How do you look up a word you have no idea how to spell? And how do you identify a bug if you have no idea where to start? How do YOU unravel the insect mystery in front of you?
My recent entomological adventure started one lazy summer morning when my husband and I heard a familiar sound: a flying insect trying to get out by buzzing against a closed window. The poor thing was too high for us to help. Hours later in the evening, we found (we presume) the same bug, tuckered out and resting on a houseplant. Easily caught, observed, and then released, it filled my next hours with interest.
However, I feel my research could be more efficient if I knew a few tricks… or tips… or resources… or a little more about entomology. I’m looking for your suggestions.
Here’s what I did this time, and I’m hoping this convinces other novices, teachers and students that you DON’T have to already know everything. You can start from ground zero and still get close to the ‘right’ answer pretty quickly.
- Capture carefully. Don’t endanger yourself or the insect. Release when you’re done.
- Observe, photograph, and SKETCH. Sketching helps you notice important details you’d miss otherwise, which most amateur-level cameras (like cameraphones) are not powerful or fast enough to capture. This became important in step 6!
- Mentally compare to what you know. What does its coloring remind you of? Its shape? Don’t worry if you have less-than-basic knowledge. If you’ve thought of a comparison for the bug, you can bet someone else has, too, and it may lead you closer to identification. In this case, the coloring and the shape indicated conflicting answers: the warning coloration resembled wasps/yellowjackets, but those bulbous eyes and tiny antennae reminded me of… could it be… a fly?? I based that inkling on having taken a cursory glance at worksheets like this:
- Search for your hunch. I typed “yellow jacket look-alikes” into a search engine and scrolled through photos. The closest photo was from a BLOG, a wonderful find with great information, sending me in a new direction (which I’d never heard of): syrphid flies.
- Refine your search. Armed with new info, I Googled “syrphidae”. Again, there’s no magic or secret knowledge here – this was a completely new word to me. I wondered whether it would lead to an ID.
- Follow your leads but focus on details. If something looks close, follow it! Learn more about it. (Do you have resources to suggest?) The most informative “syrphidae” image I found was a compilation of species on Wikipedia:
At this point, the trail seemed to get cold. Two of the closest look-alikes in the image weren’t a match to the pattern on the thorax and the golden accents on the abdomen of the individual I’d seen.
- Embrace persistence. Don’t give up on details you’ve noticed! False leads and dead ends are all part of the chase. Just keep going.
- Check trusted sources. I’d looked at Wikipedia, and felt I was on the right track with “syrphidae.” I’ve seen BugGuide.net several times in other searches, so decided to try that site. It confirmed I was on the right track at the Family level, but there was a LONG list of species to click through, and no thumbnails – not an easy resource for a novice to use.
The same was true of a Canadian website. OMG, Ontario!
- Focus on your area. That Canadian site gave me an idea. Perhaps my bug was unique to Texas, or at least notable in Texas. I Googled “syrphidae of Texas.” Persistence again paid off, because on the ELEVENTH row of images I found something promising (bottom right). Clicking the image led me to THIS page, and a potential identification! Milesia virginiensis, the Flower Fly. (Interestingly, its range is from Canada to Texas. The Canadian site wasn’t far off my trail!)
- Ask the experts. You can do this digitally, thanks to iNaturalist. I posted my potential identification and photos and clicked the “ID Please!” button. (I wonder if the iNaturalist community would appreciate the sketch? They seem to be photo-dominated.) Thanks to those who responded, I learned a more full name (Virginia Flower Fly), and that BugGuide has a key I can use next time I find a Syrphid fly.

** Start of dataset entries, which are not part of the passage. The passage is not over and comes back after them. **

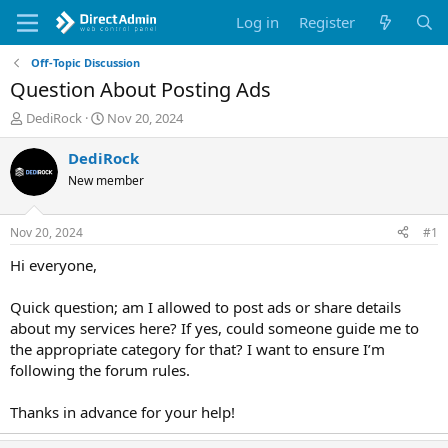
Log in
Register
Off-Topic Discussion
Question About Posting Ads
T
S
DediRock
Nov 20, 2024
h
t
r
a
DediRock
e
r
New member
a
t
d
d
s
a
Nov 20, 2024
#1
t
t
a
e
Hi everyone,
r
t
Quick question; am I allowed to post ads or share details
e
about my services here? If yes, could someone guide me to
r
the appropriate category for that? I want to ensure I’m
following the forum rules.
Thanks in advance for your help!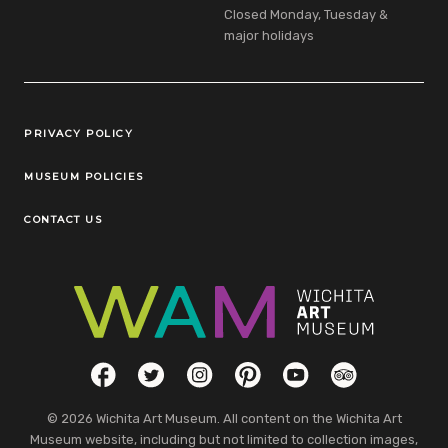
Closed Monday, Tuesday &
major holidays
Legal Links
PRIVACY POLICY
MUSEUM POLICIES
CONTACT US
Social Links
Facebook
Twitter
Instagram
Pinterest
YouTube
TripAdvisor
© 2026 Wichita Art Museum. All content on the Wichita Art
Museum website, including but not limited to collection images,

- Be ok with uncertainty. It’s ok to be corrected, it’s ok to be wrong, it’s ok to tell people “I’m pretty sure this is…” Don’t fall into the trap of thinking you have to be 100% right all the time. You’re always learning, and you set an example to emulate when you admit it.
I’ve found TWO more blogs that seem to validate my ID.
This ID’ing adventure shows that naturalists have an important voice on the internet. Most people haven’t been trained in their local flora and fauna, and they need a guide – even a digital one – when learning about their natural heritage.